Par leur inaction persistante, le gouvernement norvégien et son industrie jouent donc avec la santé de la population. Il existe pourtant des alternatives, expérimentées actuellement au Danemark et en Norvège, comme le développement d’une aquaculture en circuit fermé qui établit une barrière entre le saumon d’élevage et l’environnement marin.
Cela pourrait permettre de réduire certains des impacts environnementaux associés aux systèmes en filets ouverts, telles les échappées de saumon et les épidémies de poux de mer. Les directives européennes, si elles sont respectées, sont aussi des garde-fous efficaces pour protéger les consommateurs (notamment la directive "eau").
Les limites du modèle productiviste
Plus qu’un risque sanitaire, la crise du saumon norvégien est donc un symbole de plus des limites inhérentes au modèle productiviste et libéral actuel. Qui, certes, assure la rente des multinationales, mais au détriment de la santé des consommateurs et du respect de l’environnement.

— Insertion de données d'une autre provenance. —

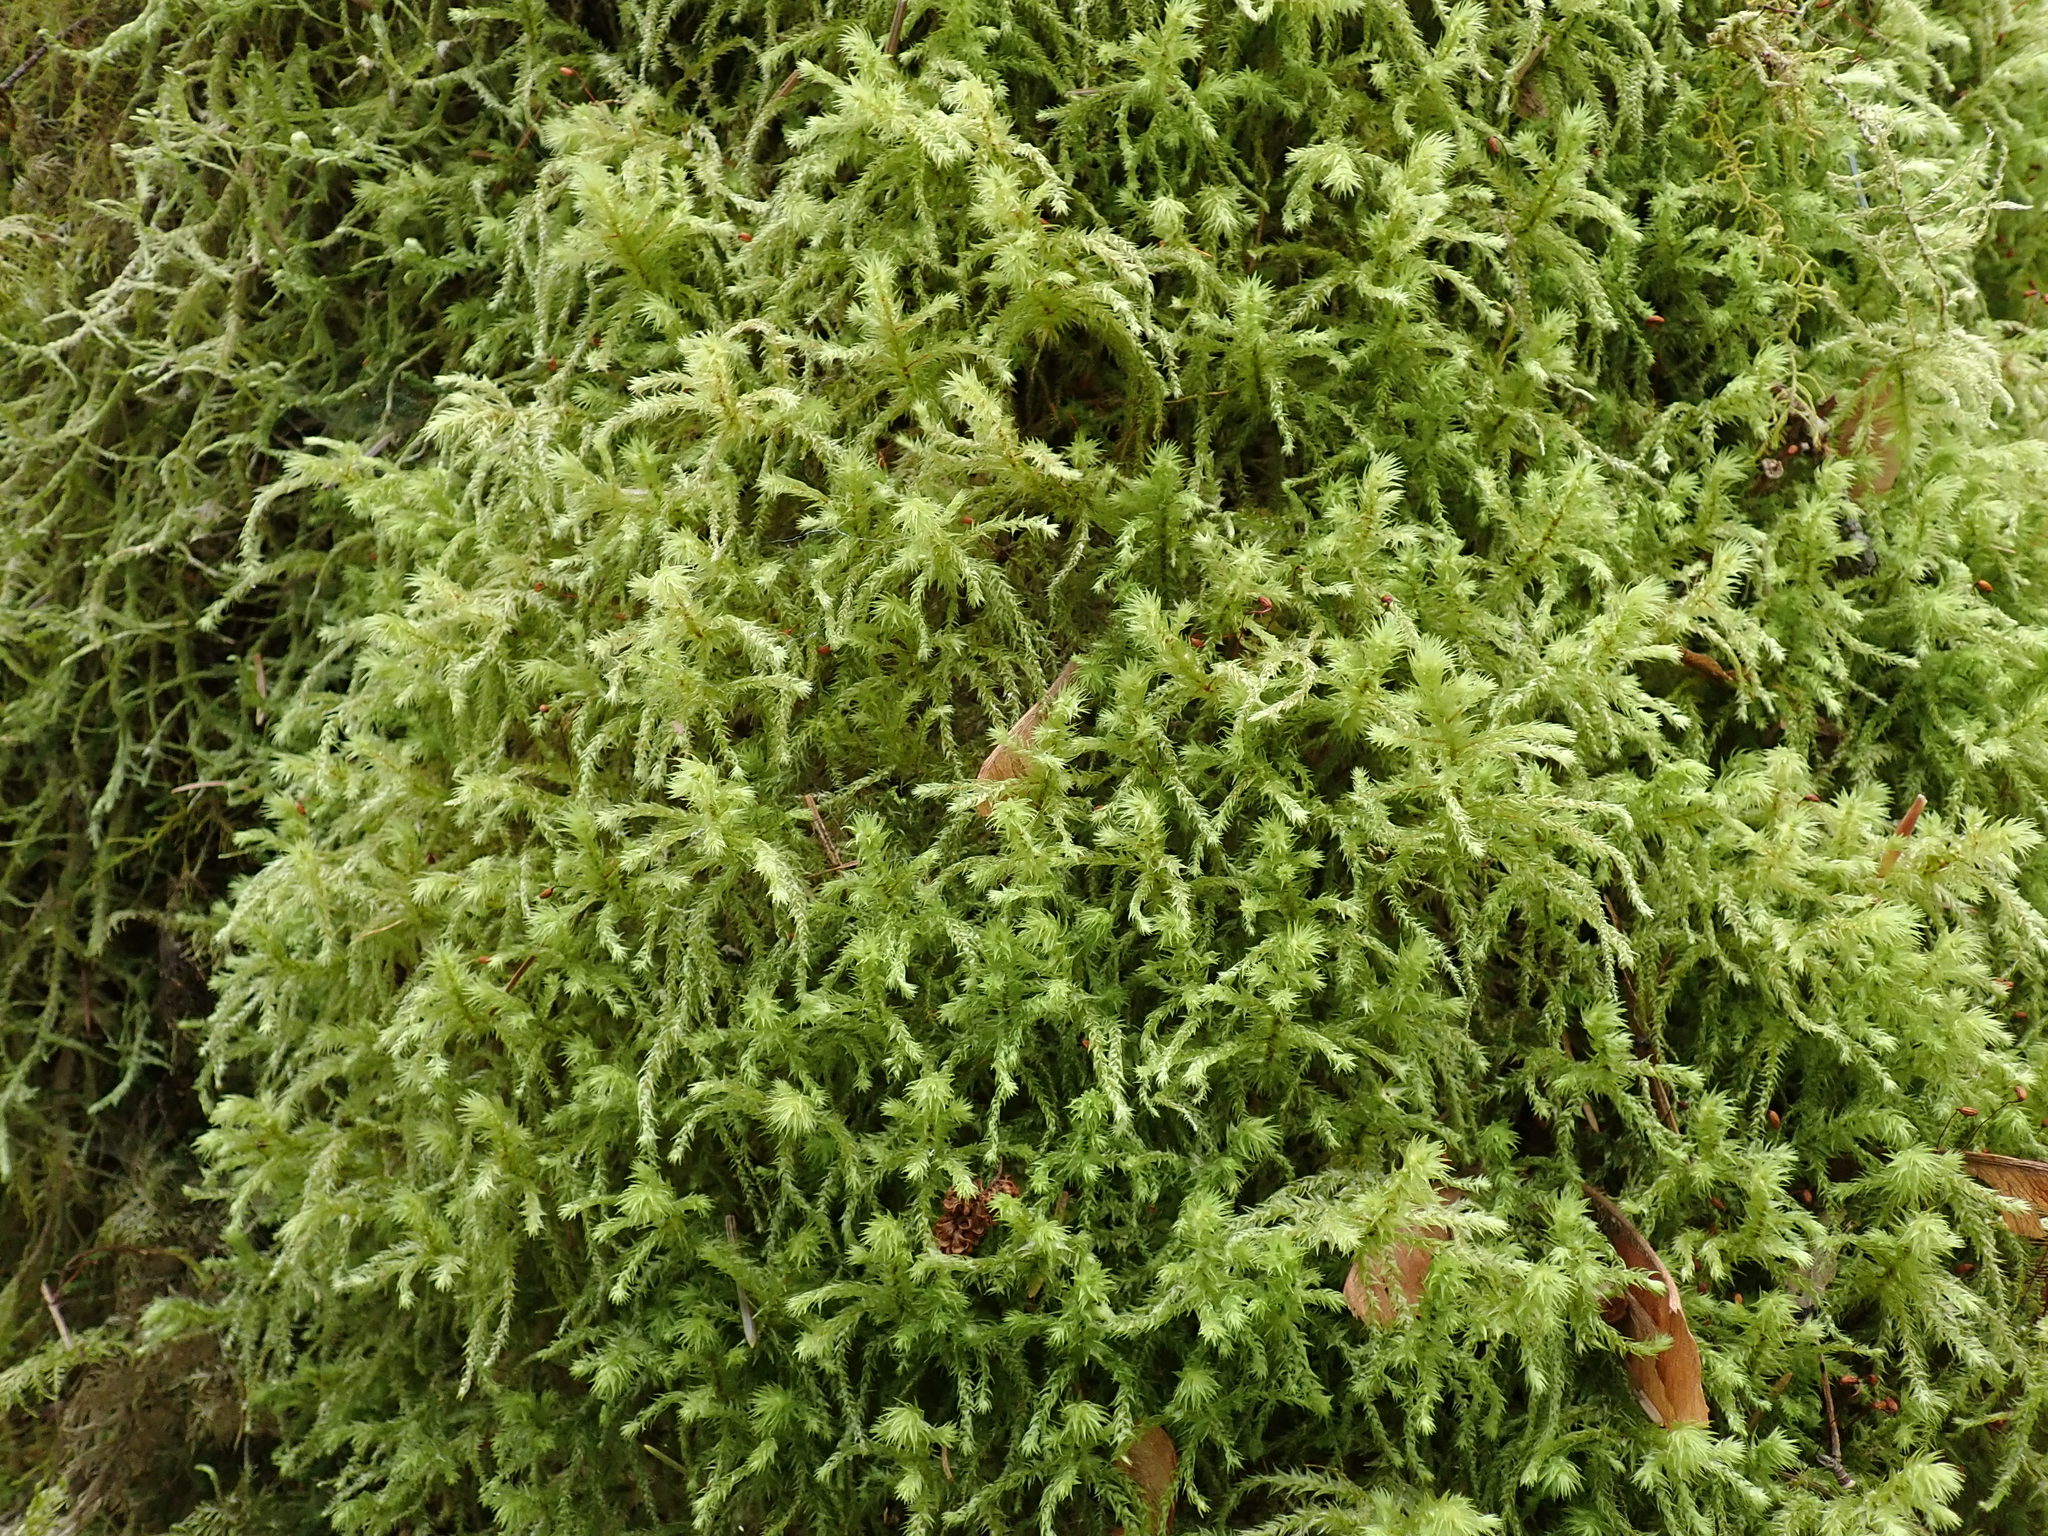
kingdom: Plantae
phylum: Bryophyta
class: Bryopsida
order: Hypnales
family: Hylocomiaceae
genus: Hylocomiadelphus
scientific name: Hylocomiadelphus triquetrus
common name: Rough goose neck moss
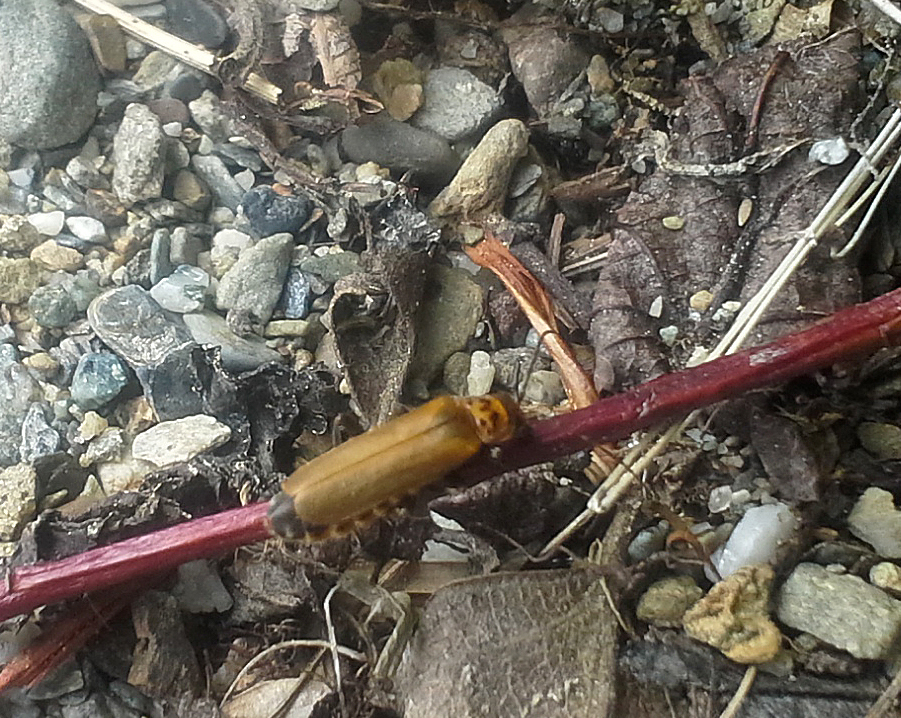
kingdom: Animalia
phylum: Arthropoda
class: Insecta
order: Coleoptera
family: Cantharidae
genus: Cantharis
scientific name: Cantharis rufa
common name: Red-spotted soldier beetle
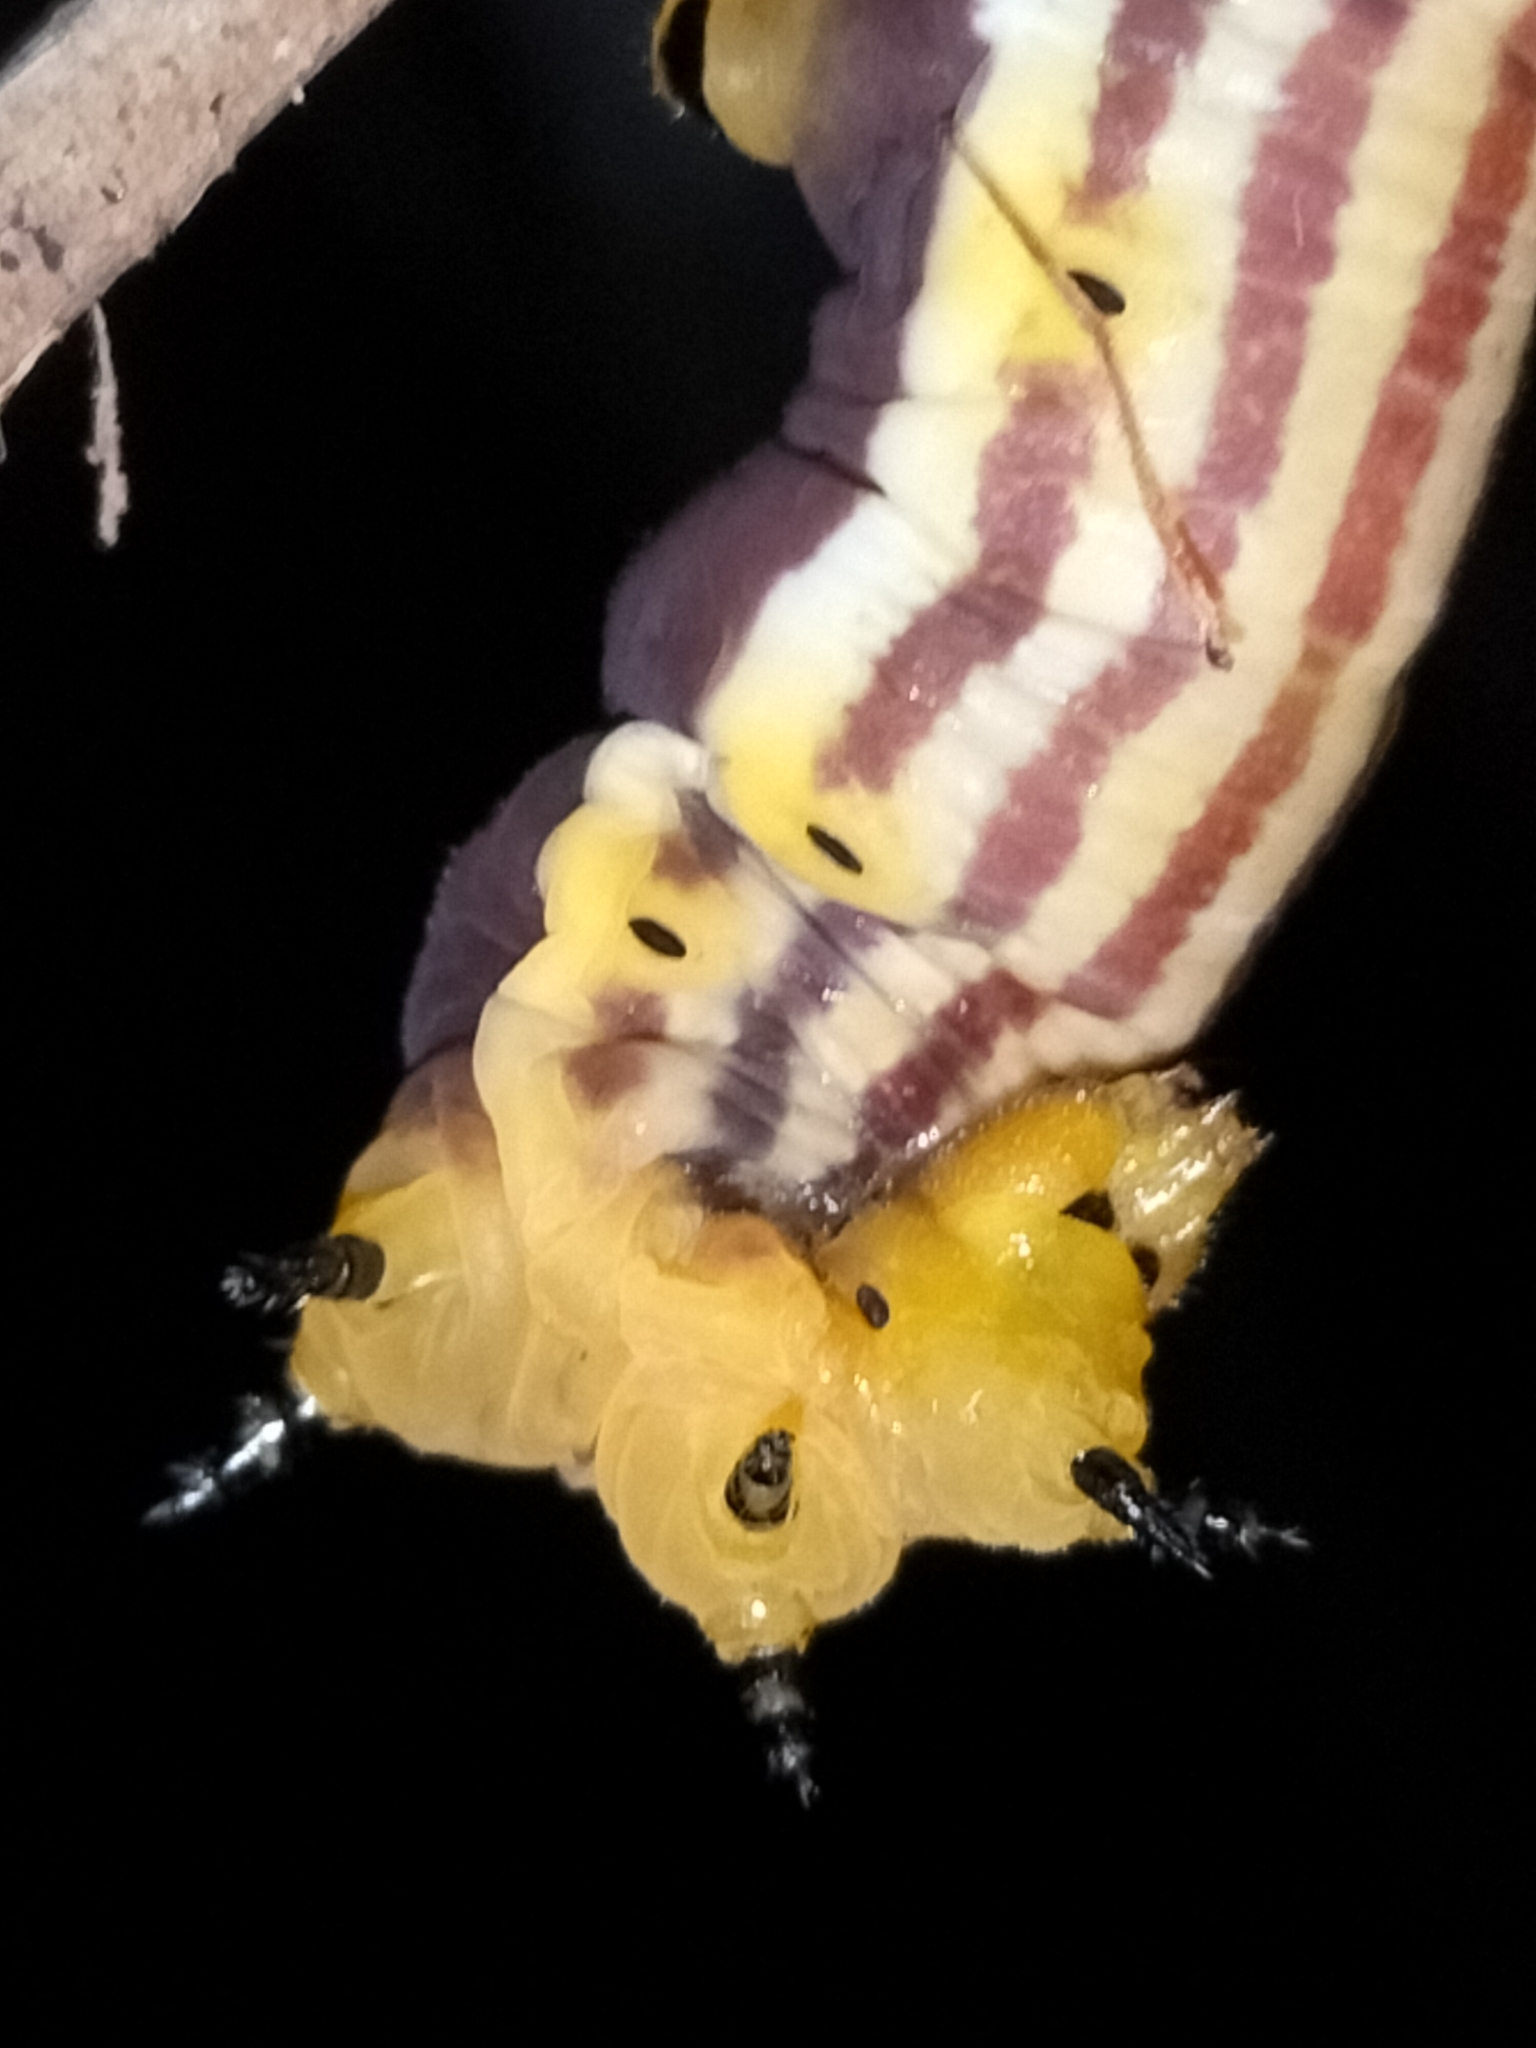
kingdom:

Nous, écologistes, défendons un modèle alimentaire alternatif pour l’Europe. Un modèle qui garantisse la souveraineté alimentaire de l’Europe et des autres régions du monde, la qualité des produits, la protection des travailleurs de la terre comme de la mer, ainsi que le renouvellement des ressources naturelles.
Il s’agit dès aujourd’hui, pour l’Union Européenne comme pour la Norvège, d’encourager une transition commune de leurs modèles d’élevage industriel. Pour sortir enfin du XXème siècle…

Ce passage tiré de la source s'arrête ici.